Where they’d serve it: On the beach, on a handmade table hewn out of wood from a nearby forest. You’d have to say you liked the table and then listen to a long, detailed description of how it was made, before admitting that you don’t know how to make tables or even chop wood.

What they’d talk about: How grateful you must be to spend Christmas in the sun, where you can eat on the beach and then go and have a bloody great life-affirming surf. How happy you must be to not be freezing your ass of. How awesome not being cold is. At some point you snap and tell the glistening images of health around the table that actually Christmas is about sitting inside while it refuses to snow, but at the same time remains quite brisk. You add that in the new year it’s OK to fuck off to Club Med or wherever it is you like to jet ski, but until then, you have to shut up, go back to Bradford and remain mildly but not excessively cold for a few days.


What she’d serve: Turkey, prepared by her and “me mam” (an unseen professional chef), none of which she eats. “Something yummy” for dessert, which never appears. 

Where she’d serve it: On a nice, traditional tablecloth with the TV on in the background and a picture of Princess Diana on the wall.

What she’d talk about: Initially, how great everyone is. Then, three wines in, what a cunt everyone is. Things get more and more uncomfortable until you leave with her shouting, “Where are you going? You’re just like the rest of them,” at your retreating form.


What he’d serve: Goose, because it’s more traditional. Or hay from a stable because it’s what Jesus actually ate.

Where he’d serve it: In the “humble” refectory of the Church. This setting would lead to a lecture about the money-loving, toy-orientated culture we live in, followed by a request to contribute to the upkeep of the “humble” refectory.

What he’d talk about: A long lecture about how shallow you are. A pious tirade about how most people only go to church on Christmas day, followed by a nice, long talk about the true significance of Christmas (Jesus = born). He then gently suggests that actually it doesn’t really mean anything and that he basically doesn’t believe in God while you pretend you can’t see him gnawing on a Turkey bone.


What he’d serve: Aware of what you might say to the voters, Clegg goes for traditional Turkey and tries to stop his Spanish wife covering it with Paella or talking about the big Christmas Eve feast they had.

Where he’d serve it: In the kitchen, underneath pictures of Nelson Mandela, Paddy Ashdown and General Franco.

What he’d talk about: An endless spew of words about the Olympics, policy initiatives and his close personal relationship with Vince Cable, until – somewhere at the end of the main course – the spirit in him dies, he falls silent and spends the rest of the meal staring at the picture of Paddy Ashdown, tears silently rolling down his cheeks, his hands clenched into fists, his children scared.   


What she’d serve: “Posh nosh”.

Where she’d serve it: In a purpose built, entirely metal kitchen on plates from the Come Dine with Me collection.

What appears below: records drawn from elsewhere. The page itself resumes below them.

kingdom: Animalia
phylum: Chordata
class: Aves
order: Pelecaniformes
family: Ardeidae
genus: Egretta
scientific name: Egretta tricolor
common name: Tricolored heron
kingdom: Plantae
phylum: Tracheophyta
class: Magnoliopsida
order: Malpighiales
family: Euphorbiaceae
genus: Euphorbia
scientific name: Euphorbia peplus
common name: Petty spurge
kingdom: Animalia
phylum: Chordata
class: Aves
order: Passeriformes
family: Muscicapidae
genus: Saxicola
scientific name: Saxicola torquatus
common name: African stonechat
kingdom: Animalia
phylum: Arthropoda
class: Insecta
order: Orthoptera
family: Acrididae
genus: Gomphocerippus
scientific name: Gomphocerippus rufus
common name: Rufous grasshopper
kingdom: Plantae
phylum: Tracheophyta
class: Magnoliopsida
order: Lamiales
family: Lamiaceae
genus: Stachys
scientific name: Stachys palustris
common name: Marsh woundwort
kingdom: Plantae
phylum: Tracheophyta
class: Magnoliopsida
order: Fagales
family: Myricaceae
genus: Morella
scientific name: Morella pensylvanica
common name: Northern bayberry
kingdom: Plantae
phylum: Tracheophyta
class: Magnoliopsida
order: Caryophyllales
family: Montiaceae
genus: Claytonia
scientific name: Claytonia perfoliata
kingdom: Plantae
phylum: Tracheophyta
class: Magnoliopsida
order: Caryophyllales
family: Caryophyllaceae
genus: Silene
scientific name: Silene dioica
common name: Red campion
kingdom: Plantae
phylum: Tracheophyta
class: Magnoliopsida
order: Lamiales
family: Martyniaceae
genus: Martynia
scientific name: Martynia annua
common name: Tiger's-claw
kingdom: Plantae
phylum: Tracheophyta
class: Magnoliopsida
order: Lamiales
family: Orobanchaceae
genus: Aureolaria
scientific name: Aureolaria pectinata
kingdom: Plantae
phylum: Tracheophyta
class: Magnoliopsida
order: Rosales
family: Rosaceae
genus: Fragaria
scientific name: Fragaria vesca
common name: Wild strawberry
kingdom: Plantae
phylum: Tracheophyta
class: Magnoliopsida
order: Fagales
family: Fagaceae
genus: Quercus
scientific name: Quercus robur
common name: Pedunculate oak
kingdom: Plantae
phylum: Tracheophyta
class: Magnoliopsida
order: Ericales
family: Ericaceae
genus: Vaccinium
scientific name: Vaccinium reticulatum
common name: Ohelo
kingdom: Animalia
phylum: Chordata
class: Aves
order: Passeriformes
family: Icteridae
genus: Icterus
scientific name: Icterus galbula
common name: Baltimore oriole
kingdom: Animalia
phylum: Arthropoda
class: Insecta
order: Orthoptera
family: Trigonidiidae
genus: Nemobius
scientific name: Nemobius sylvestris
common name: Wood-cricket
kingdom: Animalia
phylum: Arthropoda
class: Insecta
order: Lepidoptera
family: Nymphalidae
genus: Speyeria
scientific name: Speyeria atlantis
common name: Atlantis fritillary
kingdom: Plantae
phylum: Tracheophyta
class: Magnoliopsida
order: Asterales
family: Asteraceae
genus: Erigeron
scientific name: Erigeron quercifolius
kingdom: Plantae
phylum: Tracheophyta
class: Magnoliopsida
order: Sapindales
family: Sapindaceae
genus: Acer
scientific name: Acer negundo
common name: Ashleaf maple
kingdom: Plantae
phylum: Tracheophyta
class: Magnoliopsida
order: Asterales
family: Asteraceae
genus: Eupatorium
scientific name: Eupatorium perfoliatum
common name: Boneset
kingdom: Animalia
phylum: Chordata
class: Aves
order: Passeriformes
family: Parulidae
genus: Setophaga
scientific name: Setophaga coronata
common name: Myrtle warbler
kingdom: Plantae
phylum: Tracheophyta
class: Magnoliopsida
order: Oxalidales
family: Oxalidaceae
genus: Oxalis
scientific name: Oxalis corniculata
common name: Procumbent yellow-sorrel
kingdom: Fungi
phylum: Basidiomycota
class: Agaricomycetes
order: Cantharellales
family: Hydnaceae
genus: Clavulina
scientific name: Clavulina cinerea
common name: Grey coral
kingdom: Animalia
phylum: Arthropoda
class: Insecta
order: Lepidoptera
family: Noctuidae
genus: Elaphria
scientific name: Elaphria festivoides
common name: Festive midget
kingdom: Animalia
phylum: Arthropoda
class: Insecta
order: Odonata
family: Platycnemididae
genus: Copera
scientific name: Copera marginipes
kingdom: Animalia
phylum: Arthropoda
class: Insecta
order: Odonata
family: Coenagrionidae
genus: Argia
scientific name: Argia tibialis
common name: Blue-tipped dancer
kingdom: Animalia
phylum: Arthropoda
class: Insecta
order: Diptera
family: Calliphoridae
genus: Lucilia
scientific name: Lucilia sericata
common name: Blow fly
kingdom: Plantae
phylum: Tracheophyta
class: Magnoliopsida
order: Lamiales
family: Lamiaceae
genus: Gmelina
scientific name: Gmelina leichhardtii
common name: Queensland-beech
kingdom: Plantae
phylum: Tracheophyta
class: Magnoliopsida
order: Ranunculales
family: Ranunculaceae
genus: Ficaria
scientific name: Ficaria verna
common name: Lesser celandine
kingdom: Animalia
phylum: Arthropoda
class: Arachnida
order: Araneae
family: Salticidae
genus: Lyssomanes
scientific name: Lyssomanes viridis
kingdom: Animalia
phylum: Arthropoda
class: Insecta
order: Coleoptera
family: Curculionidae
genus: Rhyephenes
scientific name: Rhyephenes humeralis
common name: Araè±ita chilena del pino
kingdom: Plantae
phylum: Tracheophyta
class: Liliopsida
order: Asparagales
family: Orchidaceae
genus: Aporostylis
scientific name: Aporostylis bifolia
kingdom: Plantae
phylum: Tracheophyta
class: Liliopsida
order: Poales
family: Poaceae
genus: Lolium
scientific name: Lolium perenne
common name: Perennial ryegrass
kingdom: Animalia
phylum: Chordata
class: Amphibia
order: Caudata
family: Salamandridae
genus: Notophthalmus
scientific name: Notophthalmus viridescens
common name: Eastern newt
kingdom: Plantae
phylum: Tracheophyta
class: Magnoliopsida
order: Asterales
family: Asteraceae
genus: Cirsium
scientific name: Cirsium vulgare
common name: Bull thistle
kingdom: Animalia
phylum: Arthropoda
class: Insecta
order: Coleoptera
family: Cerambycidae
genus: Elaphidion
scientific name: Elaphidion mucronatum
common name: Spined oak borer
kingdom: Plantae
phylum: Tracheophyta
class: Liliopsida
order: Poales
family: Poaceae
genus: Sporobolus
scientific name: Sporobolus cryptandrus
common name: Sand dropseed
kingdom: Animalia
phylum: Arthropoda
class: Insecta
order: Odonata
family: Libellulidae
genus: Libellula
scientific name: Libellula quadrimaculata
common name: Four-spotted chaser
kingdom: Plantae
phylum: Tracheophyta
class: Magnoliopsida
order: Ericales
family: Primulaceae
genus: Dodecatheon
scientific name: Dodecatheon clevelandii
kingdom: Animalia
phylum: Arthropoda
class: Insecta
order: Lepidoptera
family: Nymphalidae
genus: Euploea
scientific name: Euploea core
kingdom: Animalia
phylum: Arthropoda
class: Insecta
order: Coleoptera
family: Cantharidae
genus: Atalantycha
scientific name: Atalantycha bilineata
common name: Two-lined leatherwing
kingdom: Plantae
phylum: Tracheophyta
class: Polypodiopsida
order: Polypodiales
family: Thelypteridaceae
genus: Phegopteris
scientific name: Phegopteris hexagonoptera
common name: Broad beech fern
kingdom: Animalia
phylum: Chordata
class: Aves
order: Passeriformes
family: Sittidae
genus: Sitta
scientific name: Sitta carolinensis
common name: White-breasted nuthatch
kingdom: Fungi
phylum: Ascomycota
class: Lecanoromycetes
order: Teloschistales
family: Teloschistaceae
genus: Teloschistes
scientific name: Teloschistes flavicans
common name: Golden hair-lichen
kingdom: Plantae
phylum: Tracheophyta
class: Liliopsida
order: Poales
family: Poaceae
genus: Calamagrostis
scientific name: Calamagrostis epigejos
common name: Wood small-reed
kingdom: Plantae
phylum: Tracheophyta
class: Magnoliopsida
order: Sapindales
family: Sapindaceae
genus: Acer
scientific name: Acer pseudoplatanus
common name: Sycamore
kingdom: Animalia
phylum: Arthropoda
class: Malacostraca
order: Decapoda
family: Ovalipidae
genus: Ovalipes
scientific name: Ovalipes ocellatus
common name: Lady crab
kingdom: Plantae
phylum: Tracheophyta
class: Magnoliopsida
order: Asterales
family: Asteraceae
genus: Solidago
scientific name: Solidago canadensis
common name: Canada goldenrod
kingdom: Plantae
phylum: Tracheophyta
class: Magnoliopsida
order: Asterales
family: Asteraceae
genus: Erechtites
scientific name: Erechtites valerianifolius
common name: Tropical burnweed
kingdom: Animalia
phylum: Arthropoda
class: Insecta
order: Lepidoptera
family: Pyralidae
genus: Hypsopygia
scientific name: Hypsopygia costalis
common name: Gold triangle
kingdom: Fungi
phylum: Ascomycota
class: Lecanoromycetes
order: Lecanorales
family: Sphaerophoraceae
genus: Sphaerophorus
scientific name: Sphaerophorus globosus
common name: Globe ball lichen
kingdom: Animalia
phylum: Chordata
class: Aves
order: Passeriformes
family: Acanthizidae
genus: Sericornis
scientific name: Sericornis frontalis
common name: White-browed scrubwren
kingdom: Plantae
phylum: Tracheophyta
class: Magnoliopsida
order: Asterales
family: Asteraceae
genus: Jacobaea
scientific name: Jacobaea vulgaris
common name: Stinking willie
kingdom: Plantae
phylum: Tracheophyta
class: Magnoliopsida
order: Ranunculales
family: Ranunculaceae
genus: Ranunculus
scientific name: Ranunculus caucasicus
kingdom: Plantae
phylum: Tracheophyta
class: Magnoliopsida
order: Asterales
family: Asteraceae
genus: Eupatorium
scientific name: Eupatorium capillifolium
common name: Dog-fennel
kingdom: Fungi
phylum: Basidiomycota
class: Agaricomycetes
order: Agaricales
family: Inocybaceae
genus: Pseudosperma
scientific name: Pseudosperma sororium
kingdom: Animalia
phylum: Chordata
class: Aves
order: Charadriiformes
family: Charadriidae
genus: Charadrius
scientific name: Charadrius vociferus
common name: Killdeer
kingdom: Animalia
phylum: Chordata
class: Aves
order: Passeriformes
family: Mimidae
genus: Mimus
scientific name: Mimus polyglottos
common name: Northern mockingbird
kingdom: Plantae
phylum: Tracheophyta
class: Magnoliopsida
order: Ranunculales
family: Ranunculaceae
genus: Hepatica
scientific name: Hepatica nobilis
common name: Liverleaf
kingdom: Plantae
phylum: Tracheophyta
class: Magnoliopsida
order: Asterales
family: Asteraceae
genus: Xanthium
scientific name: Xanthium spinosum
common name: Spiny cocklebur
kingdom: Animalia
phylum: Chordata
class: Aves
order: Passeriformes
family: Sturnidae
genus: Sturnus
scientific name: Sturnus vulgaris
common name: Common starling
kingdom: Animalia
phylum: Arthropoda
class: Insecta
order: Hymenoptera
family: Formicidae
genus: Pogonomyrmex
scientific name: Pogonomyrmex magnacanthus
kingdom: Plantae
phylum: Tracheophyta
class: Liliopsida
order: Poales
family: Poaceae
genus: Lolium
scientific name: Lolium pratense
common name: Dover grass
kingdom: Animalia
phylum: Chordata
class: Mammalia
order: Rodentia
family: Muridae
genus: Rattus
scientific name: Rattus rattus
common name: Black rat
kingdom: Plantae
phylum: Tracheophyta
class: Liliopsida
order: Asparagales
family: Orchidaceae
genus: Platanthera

What she’d talk about: She’d talk about a bunch of really well known bands as if they were obscure first wave punk bands from Reading who began their life exclusively releasing cassettes on the Fuck Off Records label (hi, Zounds!). Then she'd nod piously to The Vaccines, before launching into an excited lecture on how exciting and real Mumford & Sons are. Watch her pirouetting around with a “glass of bubbly” in her hand, laughing maniacally to herself while you contemplate jumping through the window to freedom. Then the pirouetting stops and you have to call Holly Willoughby and tell her she’d better come round and make sure Fearne is OK.